Sélectionner une page

L’AQUATREK

 

Avant même qu’ils ne descendent du SUV blanc immaculé, j’ai compris. Un véhicule pareil, d’une marque allemande et aussi propre. Cela ne pouvait pas manquer. Lui, barbe de hipster nickel chrome, polo blanc aussi net que sa voiture et short de golfeur. Elle, lunettes de soleil élégamment posées sur ses cheveux, petite robe en lin mais d’une coupe irréprochable et sandales de Saint-Tropez.

Il est évident qu’avec notre utilitaire, à la carrosserie cabossée et mouchetée d’insectes, on n’en jette pas autant. Mon mari, la barbe de trois jours, en mode Bradley Cooper mais sans les abdos et le T-shirt plus gris que blanc. Moi, les cheveux hirsutes après deux jours de camping et habillée d’une robe achetée sur un stand ethno.

Pas le temps d’analyser la situation plus en détail. Le hipster me fait signe. Hyper à l’aise, il s’approche de notre camionnette d’un pas décidé.

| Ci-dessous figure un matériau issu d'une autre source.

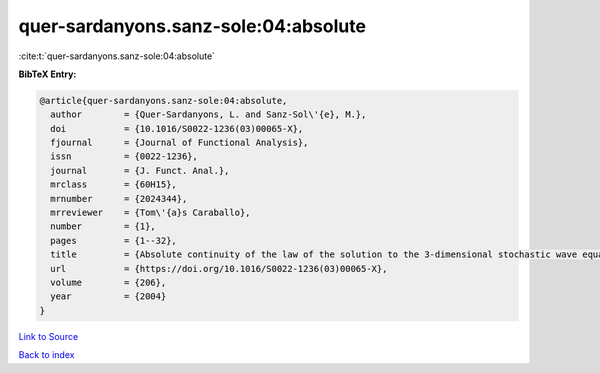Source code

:quer-sardanyons.sanz-sole:04:absolute
=====================================

:cite:t:`quer-sardanyons.sanz-sole:04:absolute`

**BibTeX Entry:**

.. code-block:: bibtex

   @article{quer-sardanyons.sanz-sole:04:absolute,
     author        = {Quer-Sardanyons, L. and Sanz-Sol\'{e}, M.},
     doi           = {10.1016/S0022-1236(03)00065-X},
     fjournal      = {Journal of Functional Analysis},
     issn          = {0022-1236},
     journal       = {J. Funct. Anal.},
     mrclass       = {60H15},
     mrnumber      = {2024344},
     mrreviewer    = {Tom\'{a}s Caraballo},
     number        = {1},
     pages         = {1--32},
     title         = {Absolute continuity of the law of the solution to the 3-dimensional stochastic wave equation},
     url           = {https://doi.org/10.1016/S0022-1236(03)00065-X},
     volume        = {206},
     year          = {2004}
   }

`Link to Source <https://doi.org/10.1016/S0022-1236(03)00065-X},>`_


`Back to index <../By-Cite-Keys.html>`_
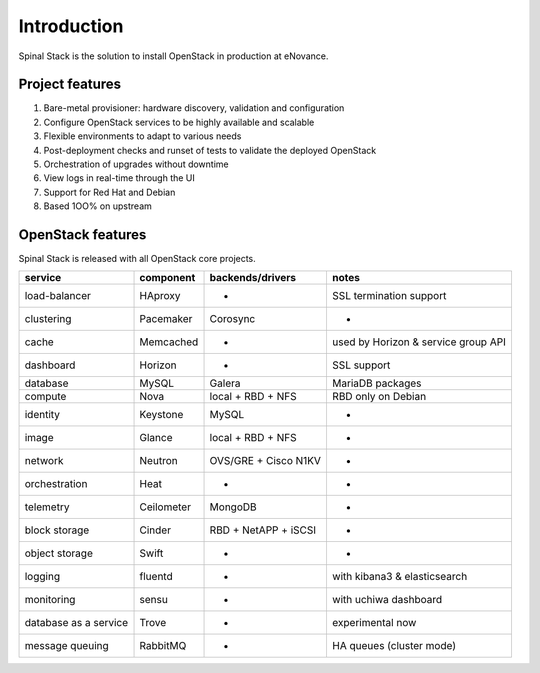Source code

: .. _introduction:

Introduction
============

Spinal Stack is the solution to install OpenStack in production at eNovance.


Project features
----------------

1. Bare-metal provisioner: hardware discovery, validation and configuration
2. Configure OpenStack services to be highly available and scalable
3. Flexible environments to adapt to various needs
4. Post-deployment checks and runset of tests to validate the deployed OpenStack
5. Orchestration of upgrades without downtime
6. View logs in real-time through the UI
7. Support for Red Hat and Debian
8. Based 1OO% on upstream


OpenStack features
------------------

Spinal Stack is released with all OpenStack core projects.

===================== ========== ==================== ===================================
service               component  backends/drivers     notes
===================== ========== ==================== ===================================
load-balancer         HAproxy    -                    SSL termination support
clustering            Pacemaker  Corosync             -
cache                 Memcached  -                    used by Horizon & service group API
dashboard             Horizon    -                    SSL support
database              MySQL      Galera               MariaDB packages
compute               Nova       local + RBD + NFS    RBD only on Debian
identity              Keystone   MySQL                -
image                 Glance     local + RBD + NFS    -
network               Neutron    OVS/GRE + Cisco N1KV -
orchestration         Heat       -                    -
telemetry             Ceilometer MongoDB              -
block storage         Cinder     RBD + NetAPP + iSCSI -
object storage        Swift      -                    -
logging               fluentd    -                    with kibana3 & elasticsearch
monitoring            sensu      -                    with uchiwa dashboard
database as a service Trove      -                    experimental now
message queuing       RabbitMQ   -                    HA queues (cluster mode)
===================== ========== ==================== ===================================
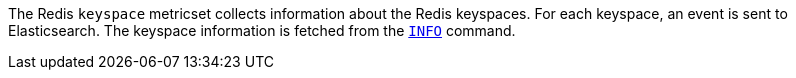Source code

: The Redis `keyspace` metricset collects information about the Redis keyspaces.
For each keyspace, an event is sent to Elasticsearch.
The keyspace information is fetched from the http://redis.io/commands/INFO[`INFO`] command.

– Bonjour, vous avez aussi réservé un aquatrek ?

– Hein ? Un quoi ?

– Un aquatrek, une randonnée aquatique, dans la rivière.

– Euh, oui…

– Nous aussi ! Enchantés, je m’appelle Renald et voici ma femme Flore.

Et voilà qu’en plus, ils sont avenants et pas timides pour un sou. Alors que moi, je ne peux même pas présenter mon mari, qui est en train de se démener pour éteindre notre autoradio qui refuse d’obtempérer depuis deux jours.

Mais attendez voir d’être dans la rivière, mes jolis. Vous ferez moins les fiers.

Une fois équipés et les pieds dans l’eau, je déchante vite. Le Renald est un as du canyoning et son bibelot ne s’avère pas en être un. Non contente d’être belle, mince et souriante, elle est en plus dégourdie et effectuer des sauts de cinq mètres sans rechigner.

C’est seulement quand nous revenons aux véhicules que le destin tourne. Leur magnifique 4×4 a disparu, avec toutes leurs valeurs et leurs habits. Je laisse la pression monter et les observe s’enflammer de longues minutes, avant de dégainer ma botte secrète :

– Vous voulez qu’on vous emmène à la gare la plus proche ? C’est pas tout propre, mais il y a de la place dans notre camion.